The award is given to an individual whose actions – as exemplified by the award’s namesake, former AGFC Commissioner George Dunklin of Arkansas County – have resulted in significant benefit to the state’s waterfowl and wetlands, according to Brad Carner, AGFC Wildlife Division chief. The award was created in 2012, the year Dunklin served his seventh and final year on the Commission. Dunklin has long been a steward of conservation and management of waterfowl and wetland resources while serving in such leadership roles as national president of Ducks Unlimited, as well as a landowner and operator of private and commercial hunting operations.

Carner said of Green: “Lorne has stood out over the past two years, from the management side leading our greentree reservoir health assessments, and over forestry health inventory protection. He’s taken the lead in compiling forestry research data for each of our greentree reservoirs, which has been essential in our GTR planning.”

Carner said Green was the “driving force” in getting the greentree reservoir issues at Henry Gray Hurricane Lake Wildlife Management Area “to the forefront” in the past two years, so that the AGFC could make necessary changes to slow the browning of significant acres of trees essential to waterfowl habitat.

Green joined the AGFC in 2013 after two decades of work in the industrial forestry industry, including 17 years with Deltic Timber Corp. Green’s first role was learning the agency’s GTR assessment procedure under Martin Blaney.

- SUPPLIED ENTRIES -
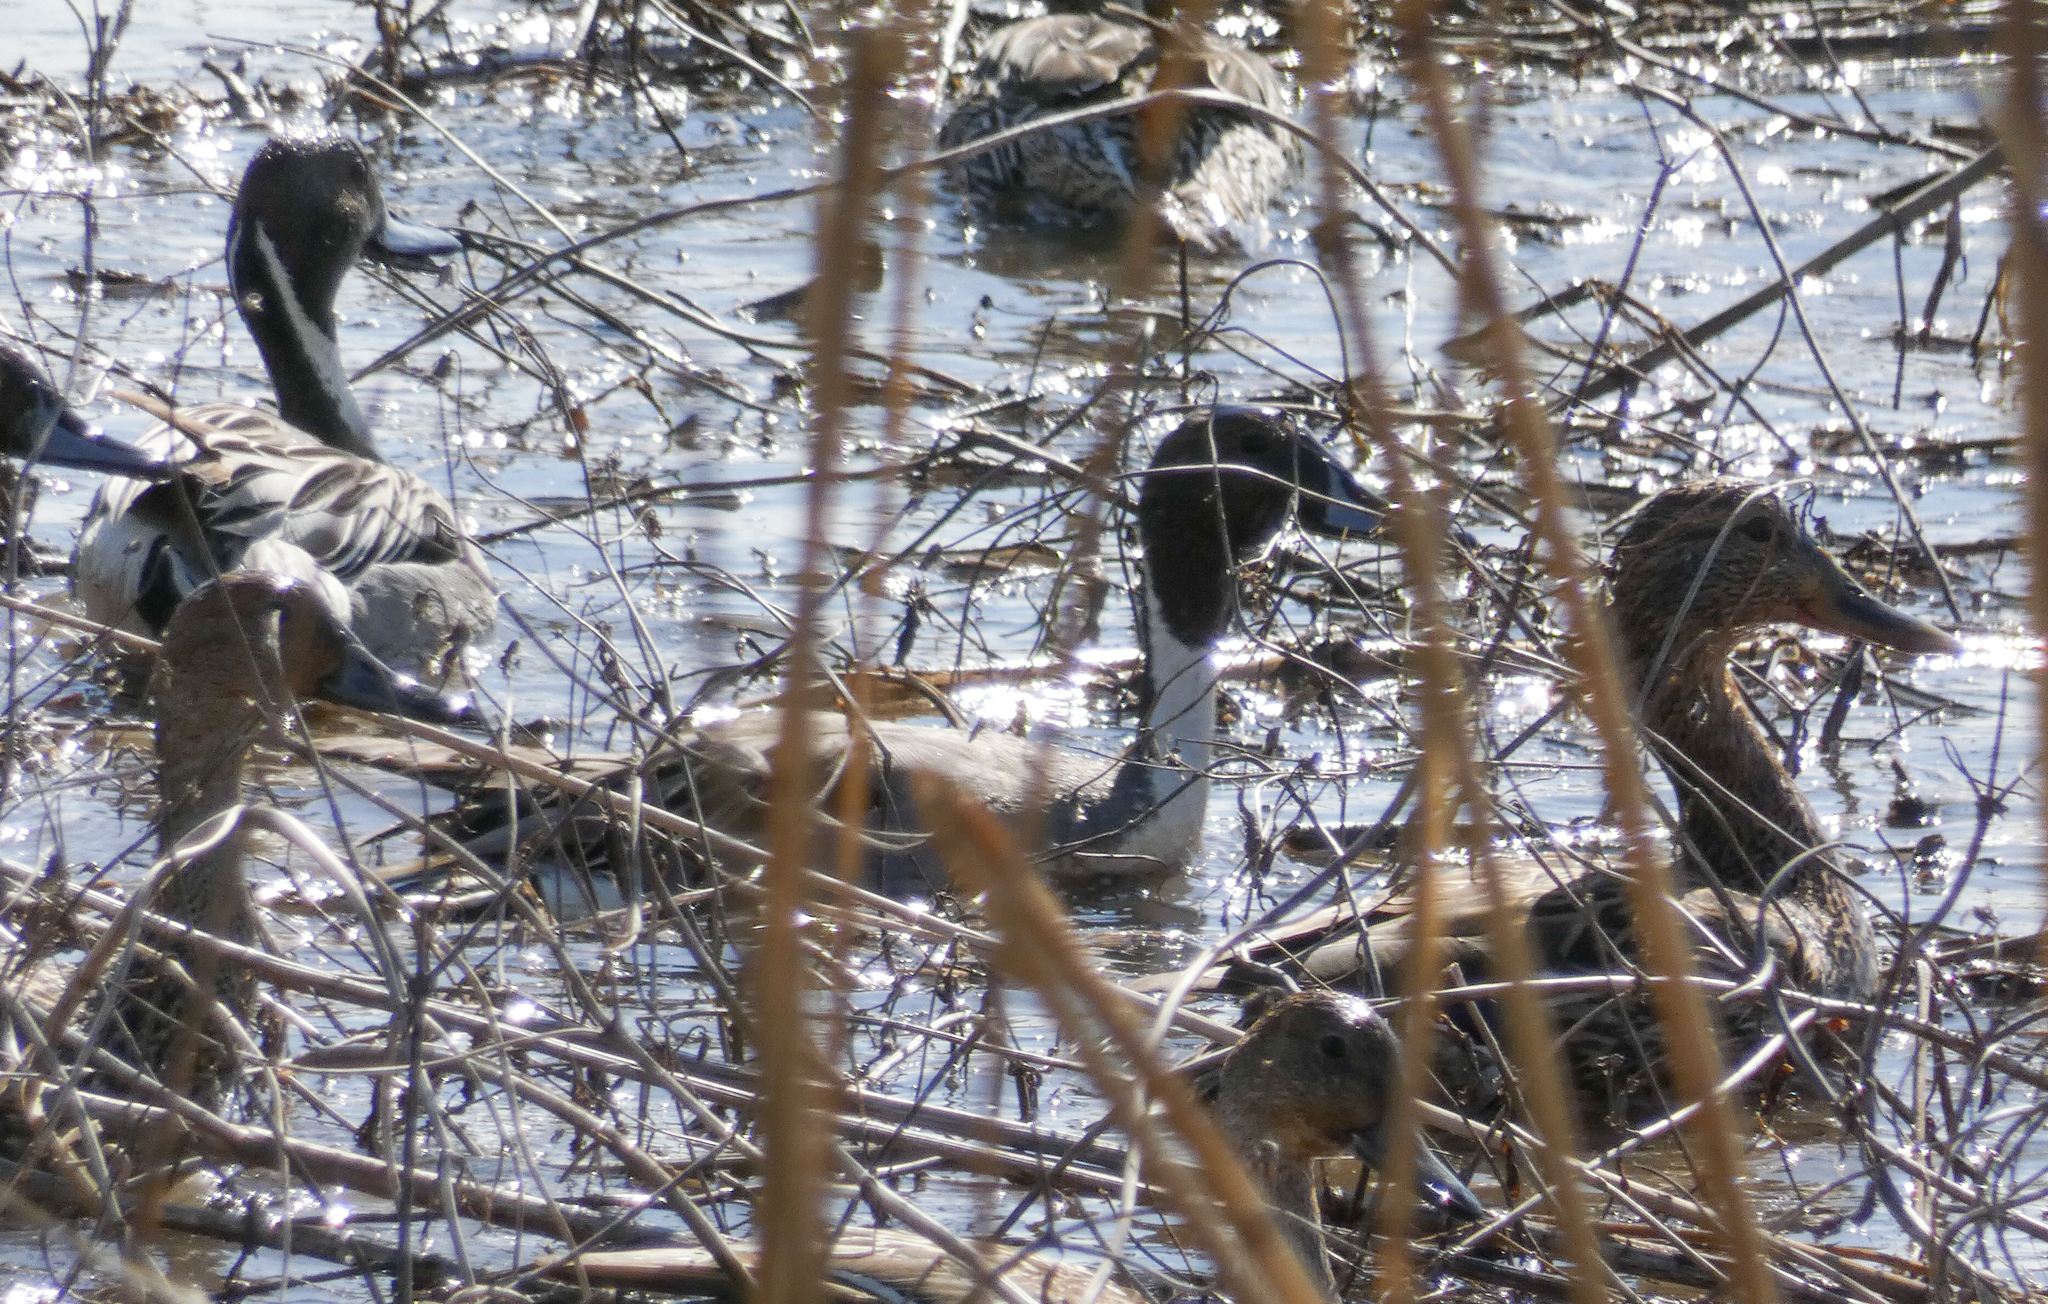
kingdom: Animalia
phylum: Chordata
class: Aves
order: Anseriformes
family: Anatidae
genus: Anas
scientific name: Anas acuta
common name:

- WRITTEN EXERCISE -
Pick up the text on the George Dunklin waterfowl award and Lorne Green at the point where it stops. The records play no part in this work.

- RESULT FOR THIS EXERCISE -
“I helped develop, with the help of others, a means to measure tree health indices within our greentree reservoirs,” he said. “Lou Housman passed away midway through this project, and for about a year and a half, I worked in both regions 1 and 2 to see these and other habitat contracts through.

“After we finished the assessments, (AGFC waterfowl program coordinator) Luke Naylor helped establish a plan of GTR assessment reviews for each WMA in the state. Our first set of reviews started in 2016 and I was leading the forestry efforts in two regions. I think all my work in two regions during a time when all this was hitting is what prompted my name getting nominated.”

Nominations from field staff are forwarded annually from regions throughout the state to a selection committee, who make the final choice. The award is not limited to past or current AGFC employees.
Born in Warren (Bradley County), Green graduated from Warren High School in 1987. He worked a year and a half at an automobile body shop, expecting that would be his career direction, he said.

“After coming home covered in sanding dust every night during this time, I decided to get an education,” he said.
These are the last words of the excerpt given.